The final array is known as the top array. When the top array is RAID 0, most vendors omit the "+".
  • RAID 0+1: creates two stripes and mirrors them. If a single drive failure occurs then one of the mirrors has failed, at this point it is running effectively as RAID 0 with no redundancy. Significantly higher risk is introduced during a rebuild than RAID 1+0 as all the data from all the drives in the remaining stripe has to be read rather than just from one drive, increasing the chance of an unrecoverable read error and significantly extending the rebuild window.

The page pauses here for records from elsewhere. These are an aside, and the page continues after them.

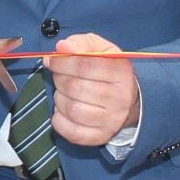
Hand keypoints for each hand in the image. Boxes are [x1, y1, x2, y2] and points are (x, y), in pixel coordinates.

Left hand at [47, 33, 138, 147]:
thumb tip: (62, 47)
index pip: (84, 65)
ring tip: (63, 93)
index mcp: (121, 71)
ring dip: (59, 99)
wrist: (129, 99)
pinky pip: (73, 132)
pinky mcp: (102, 136)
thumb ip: (81, 42)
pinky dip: (59, 121)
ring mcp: (112, 120)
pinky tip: (62, 111)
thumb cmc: (108, 70)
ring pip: (72, 110)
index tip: (51, 61)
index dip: (61, 62)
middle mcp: (120, 97)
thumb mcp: (100, 49)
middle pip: (75, 88)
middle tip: (59, 77)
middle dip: (59, 80)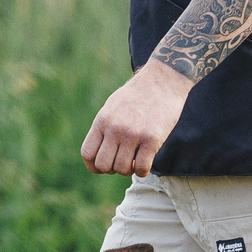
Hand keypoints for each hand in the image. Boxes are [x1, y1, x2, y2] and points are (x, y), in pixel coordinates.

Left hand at [81, 61, 194, 175]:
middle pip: (103, 165)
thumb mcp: (112, 106)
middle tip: (122, 162)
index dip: (93, 166)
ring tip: (135, 161)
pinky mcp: (152, 139)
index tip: (103, 167)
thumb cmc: (138, 94)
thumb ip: (104, 127)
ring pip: (122, 169)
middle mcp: (115, 128)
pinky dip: (142, 171)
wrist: (163, 80)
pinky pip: (141, 168)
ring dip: (128, 170)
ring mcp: (133, 134)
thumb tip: (99, 151)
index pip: (87, 153)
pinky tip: (146, 162)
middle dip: (111, 169)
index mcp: (102, 120)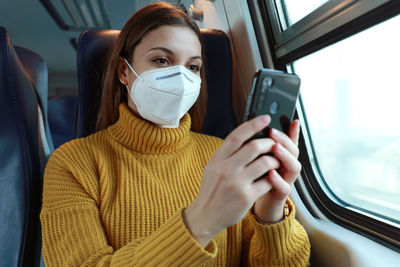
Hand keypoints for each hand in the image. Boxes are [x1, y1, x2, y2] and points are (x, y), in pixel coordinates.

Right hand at [183, 115, 278, 246]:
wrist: (205, 215)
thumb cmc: (212, 189)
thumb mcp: (213, 167)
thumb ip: (227, 153)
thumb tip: (246, 137)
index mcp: (218, 159)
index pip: (237, 135)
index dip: (253, 124)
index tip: (266, 118)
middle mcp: (226, 168)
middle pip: (255, 146)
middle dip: (270, 143)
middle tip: (275, 144)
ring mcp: (237, 183)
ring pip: (265, 162)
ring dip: (275, 160)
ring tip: (276, 162)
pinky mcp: (246, 196)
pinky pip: (268, 181)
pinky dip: (274, 177)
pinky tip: (273, 178)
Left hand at [253, 120, 301, 222]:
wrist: (254, 205)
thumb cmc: (255, 179)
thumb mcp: (255, 159)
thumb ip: (259, 145)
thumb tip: (257, 124)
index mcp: (281, 157)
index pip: (290, 141)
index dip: (291, 131)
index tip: (291, 120)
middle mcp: (286, 167)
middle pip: (293, 151)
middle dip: (284, 140)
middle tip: (273, 132)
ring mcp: (285, 180)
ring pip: (293, 167)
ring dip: (284, 156)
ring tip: (275, 148)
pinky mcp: (280, 195)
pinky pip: (283, 188)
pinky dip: (278, 180)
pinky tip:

  • RAID 1+0: creates a striped set from a series of mirrored drives. The array can sustain multiple drive losses so long as no mirror loses all its drives.
  • JBOD RAID N+N: With JBOD, it is possible to concatenate disks, but also volumes such as RAID sets. With larger drive capacities, write delay and rebuilding time increase dramatically. By splitting a larger RAID N set into smaller subsets and concatenating them with linear JBOD, write and rebuilding time will be reduced. If a disk array controller is not capable of nesting linear JBOD with RAID N, then linear JBOD can be achieved with OS-level software RAID in combination with separate RAID N subset volumes created within one, or more, hardware RAID controller. Besides a drastic speed increase, this also provides a substantial advantage: the possibility to start a linear JBOD with a small set of disks and to be able to expand the total set with disks of different size, later on. There is another advantage in the form of disaster recovery.